Ce livre est écrit à plusieurs mains, plusieurs auteurs s’étant ainsi réunis pour multiplier les points de vue afin de cerner mieux la personnalité et l’œuvre de Mme d’Arconville. Cet ouvrage qui lui donne enfin son nom et reconnaît l’intégralité de son œuvre est le résultat d’une journée d’étude du Centre Alexandre Koyré, du CTHST et de Mémosciences, tenue à la cité des Sciences à la Villette en juin 2010. C’est donc une publication dont on ne peut que complimenter la rapidité de publication et la qualité surtout en ce qui concerne l’identification rigoureuse des manuscrits et publications de Mme d’Arconville. Cependant comme ce livre est composé d’une suite d’articles, un certain nombre de redites se retrouvent d’un auteur à l’autre. Une biographie est attendue, enrichie surtout du dernier ouvrage de Mme d’Arconville, ses souvenirs encore inédits qui portent sur quasiment un siècle. Combien de vies Mme d’Arconville a-t-elle vraiment vécu ?

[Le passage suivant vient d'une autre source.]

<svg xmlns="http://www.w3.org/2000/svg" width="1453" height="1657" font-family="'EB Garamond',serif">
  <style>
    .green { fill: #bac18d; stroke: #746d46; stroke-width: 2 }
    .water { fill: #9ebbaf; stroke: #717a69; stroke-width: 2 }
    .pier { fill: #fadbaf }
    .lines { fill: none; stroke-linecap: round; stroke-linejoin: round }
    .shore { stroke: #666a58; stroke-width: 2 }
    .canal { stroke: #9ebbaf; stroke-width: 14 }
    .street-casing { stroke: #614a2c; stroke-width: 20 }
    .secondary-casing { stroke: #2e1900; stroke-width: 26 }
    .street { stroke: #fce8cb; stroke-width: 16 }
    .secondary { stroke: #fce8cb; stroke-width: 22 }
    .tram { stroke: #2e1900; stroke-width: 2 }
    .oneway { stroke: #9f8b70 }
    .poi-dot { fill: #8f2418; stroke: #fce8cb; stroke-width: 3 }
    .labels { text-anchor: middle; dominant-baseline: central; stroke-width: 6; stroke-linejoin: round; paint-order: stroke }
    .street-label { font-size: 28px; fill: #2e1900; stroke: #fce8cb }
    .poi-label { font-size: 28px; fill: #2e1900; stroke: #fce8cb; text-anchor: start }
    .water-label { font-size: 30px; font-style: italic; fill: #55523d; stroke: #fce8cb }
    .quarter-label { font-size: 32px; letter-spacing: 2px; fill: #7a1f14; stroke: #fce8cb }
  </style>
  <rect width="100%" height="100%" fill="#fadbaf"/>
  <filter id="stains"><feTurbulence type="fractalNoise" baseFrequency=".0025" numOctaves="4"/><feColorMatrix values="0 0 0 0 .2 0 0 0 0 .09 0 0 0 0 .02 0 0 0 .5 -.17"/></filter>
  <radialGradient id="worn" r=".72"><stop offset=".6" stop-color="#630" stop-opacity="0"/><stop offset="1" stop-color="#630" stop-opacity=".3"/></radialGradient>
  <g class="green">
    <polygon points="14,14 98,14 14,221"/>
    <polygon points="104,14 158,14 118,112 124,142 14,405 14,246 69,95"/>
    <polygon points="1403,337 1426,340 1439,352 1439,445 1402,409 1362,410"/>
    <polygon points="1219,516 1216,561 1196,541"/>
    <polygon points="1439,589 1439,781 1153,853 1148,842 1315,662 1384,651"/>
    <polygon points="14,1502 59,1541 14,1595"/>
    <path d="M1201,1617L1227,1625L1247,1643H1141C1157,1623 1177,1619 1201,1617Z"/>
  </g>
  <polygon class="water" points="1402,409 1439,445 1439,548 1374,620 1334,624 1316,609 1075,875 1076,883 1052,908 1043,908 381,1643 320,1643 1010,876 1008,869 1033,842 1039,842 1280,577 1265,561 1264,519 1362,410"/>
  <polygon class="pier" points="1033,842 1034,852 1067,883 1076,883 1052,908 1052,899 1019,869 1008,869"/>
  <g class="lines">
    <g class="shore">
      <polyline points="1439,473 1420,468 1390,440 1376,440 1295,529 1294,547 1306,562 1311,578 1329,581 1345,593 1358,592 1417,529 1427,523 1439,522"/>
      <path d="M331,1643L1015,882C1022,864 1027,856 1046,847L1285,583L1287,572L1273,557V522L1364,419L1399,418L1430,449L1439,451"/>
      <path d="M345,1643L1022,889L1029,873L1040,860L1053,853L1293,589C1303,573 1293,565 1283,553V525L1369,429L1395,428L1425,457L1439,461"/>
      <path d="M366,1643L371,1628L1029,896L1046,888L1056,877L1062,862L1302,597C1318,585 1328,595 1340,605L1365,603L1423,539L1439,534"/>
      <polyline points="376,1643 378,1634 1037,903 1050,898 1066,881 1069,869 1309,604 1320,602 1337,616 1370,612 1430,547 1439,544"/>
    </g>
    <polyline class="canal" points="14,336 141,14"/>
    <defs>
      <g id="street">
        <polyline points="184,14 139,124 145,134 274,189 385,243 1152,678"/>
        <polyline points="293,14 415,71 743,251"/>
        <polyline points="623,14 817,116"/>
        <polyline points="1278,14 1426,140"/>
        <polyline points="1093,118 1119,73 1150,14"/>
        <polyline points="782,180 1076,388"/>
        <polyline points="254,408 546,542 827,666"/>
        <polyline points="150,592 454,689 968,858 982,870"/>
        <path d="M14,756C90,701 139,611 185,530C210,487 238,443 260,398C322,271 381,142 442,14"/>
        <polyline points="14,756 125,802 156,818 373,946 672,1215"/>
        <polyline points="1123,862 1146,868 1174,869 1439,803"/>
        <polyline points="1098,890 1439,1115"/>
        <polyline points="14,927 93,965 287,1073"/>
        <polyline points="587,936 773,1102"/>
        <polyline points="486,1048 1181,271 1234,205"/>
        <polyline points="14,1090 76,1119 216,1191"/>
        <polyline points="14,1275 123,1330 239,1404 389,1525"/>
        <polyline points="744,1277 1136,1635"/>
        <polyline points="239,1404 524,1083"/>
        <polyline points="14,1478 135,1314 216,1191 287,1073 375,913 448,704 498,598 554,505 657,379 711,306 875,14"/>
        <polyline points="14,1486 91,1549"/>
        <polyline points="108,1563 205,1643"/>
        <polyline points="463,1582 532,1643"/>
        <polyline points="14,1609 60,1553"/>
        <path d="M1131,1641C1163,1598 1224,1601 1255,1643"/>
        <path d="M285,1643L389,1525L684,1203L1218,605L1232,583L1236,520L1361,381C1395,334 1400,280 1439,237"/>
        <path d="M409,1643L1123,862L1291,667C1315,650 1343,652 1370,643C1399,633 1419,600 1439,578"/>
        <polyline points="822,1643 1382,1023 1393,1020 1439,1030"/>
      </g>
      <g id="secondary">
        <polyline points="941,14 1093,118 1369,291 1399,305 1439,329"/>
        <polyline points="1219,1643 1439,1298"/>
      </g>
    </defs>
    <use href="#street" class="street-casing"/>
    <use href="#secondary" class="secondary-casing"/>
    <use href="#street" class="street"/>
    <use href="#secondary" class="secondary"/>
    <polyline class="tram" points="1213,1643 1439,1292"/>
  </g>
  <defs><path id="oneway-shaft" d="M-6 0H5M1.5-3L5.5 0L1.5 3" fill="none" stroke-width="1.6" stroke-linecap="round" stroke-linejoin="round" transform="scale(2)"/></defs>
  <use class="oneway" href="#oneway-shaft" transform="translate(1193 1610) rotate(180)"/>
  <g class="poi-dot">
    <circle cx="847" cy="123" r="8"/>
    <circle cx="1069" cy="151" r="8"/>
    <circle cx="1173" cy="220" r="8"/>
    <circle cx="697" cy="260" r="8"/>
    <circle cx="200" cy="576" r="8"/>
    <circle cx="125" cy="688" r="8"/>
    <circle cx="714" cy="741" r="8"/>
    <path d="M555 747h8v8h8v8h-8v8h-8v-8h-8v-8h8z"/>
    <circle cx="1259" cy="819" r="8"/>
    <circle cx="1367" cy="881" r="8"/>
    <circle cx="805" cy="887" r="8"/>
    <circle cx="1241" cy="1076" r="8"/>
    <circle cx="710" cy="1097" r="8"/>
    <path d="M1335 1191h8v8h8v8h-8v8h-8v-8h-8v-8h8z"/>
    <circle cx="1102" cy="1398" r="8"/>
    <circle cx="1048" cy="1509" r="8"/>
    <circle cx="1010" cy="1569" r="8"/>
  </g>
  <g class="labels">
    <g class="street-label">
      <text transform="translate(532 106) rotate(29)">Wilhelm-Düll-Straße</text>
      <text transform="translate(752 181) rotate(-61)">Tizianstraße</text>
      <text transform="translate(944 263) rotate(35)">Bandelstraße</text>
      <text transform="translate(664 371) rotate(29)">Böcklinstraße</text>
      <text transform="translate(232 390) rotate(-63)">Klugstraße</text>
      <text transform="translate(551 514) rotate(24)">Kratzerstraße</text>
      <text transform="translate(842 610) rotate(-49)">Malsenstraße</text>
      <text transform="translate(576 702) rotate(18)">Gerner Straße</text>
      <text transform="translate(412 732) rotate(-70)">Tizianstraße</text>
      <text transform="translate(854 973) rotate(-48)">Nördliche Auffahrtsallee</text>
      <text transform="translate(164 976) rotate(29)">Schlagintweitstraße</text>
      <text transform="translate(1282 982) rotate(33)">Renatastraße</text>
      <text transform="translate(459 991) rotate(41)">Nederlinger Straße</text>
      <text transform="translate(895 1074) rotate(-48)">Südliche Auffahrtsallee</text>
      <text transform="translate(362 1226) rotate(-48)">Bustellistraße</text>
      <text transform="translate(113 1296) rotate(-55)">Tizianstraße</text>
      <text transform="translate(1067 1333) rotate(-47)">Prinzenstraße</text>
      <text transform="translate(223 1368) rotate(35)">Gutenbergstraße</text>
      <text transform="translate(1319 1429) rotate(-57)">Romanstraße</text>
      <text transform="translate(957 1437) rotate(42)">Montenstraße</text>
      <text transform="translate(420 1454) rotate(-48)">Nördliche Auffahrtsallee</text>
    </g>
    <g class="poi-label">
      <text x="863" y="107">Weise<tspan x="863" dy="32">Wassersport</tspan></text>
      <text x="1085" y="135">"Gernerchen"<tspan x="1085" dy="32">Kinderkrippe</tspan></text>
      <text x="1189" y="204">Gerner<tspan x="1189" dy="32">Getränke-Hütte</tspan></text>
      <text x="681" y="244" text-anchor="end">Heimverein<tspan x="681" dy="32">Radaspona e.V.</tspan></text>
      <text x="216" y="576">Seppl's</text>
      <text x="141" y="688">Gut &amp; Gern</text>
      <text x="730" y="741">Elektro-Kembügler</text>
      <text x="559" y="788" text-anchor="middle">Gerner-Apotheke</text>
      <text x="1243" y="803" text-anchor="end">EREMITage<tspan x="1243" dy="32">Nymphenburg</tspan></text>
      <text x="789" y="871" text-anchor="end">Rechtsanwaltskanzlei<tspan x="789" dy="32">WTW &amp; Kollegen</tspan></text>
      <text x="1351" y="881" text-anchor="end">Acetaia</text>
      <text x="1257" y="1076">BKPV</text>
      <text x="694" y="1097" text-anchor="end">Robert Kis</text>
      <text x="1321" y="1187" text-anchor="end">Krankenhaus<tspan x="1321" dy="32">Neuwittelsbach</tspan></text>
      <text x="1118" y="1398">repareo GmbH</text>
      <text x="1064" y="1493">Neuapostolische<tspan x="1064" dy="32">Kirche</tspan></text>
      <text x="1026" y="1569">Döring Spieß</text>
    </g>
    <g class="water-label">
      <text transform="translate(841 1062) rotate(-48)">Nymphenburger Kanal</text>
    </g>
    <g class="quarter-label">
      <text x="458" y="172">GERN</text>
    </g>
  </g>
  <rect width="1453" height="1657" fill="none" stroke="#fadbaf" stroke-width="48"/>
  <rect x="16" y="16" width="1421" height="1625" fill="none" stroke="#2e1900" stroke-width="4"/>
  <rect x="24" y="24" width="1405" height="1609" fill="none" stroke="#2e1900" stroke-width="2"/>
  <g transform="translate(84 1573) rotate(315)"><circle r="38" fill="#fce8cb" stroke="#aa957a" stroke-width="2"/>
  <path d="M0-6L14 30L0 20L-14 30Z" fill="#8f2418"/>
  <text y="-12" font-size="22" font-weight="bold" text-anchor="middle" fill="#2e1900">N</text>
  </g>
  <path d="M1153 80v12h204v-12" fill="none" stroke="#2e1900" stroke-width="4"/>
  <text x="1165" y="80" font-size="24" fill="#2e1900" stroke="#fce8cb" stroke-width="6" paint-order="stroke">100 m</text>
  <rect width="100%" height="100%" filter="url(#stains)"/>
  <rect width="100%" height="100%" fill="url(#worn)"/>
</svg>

Cet ouvrage permet de varier et multiplier les figures identitaires des hommes de Lumières, des scientifiques dont un certain nombre s’avère être des femmes. Il n’y a donc pas que « Marie Curie » à placer dans les repères historiques que donnent les Instructions Officielles. Il reste sans doute de nombreuses femmes à percer à jour, derrière les ouvrages anonymes. Cet ouvrage contribue parfaitement à illustrer la place qui pourrait être donnée aux femmes dans les programmes d’histoire afin de faire réellement une «histoire mixte » comme le revendique l’ouvrage publié chez Belin en 2011.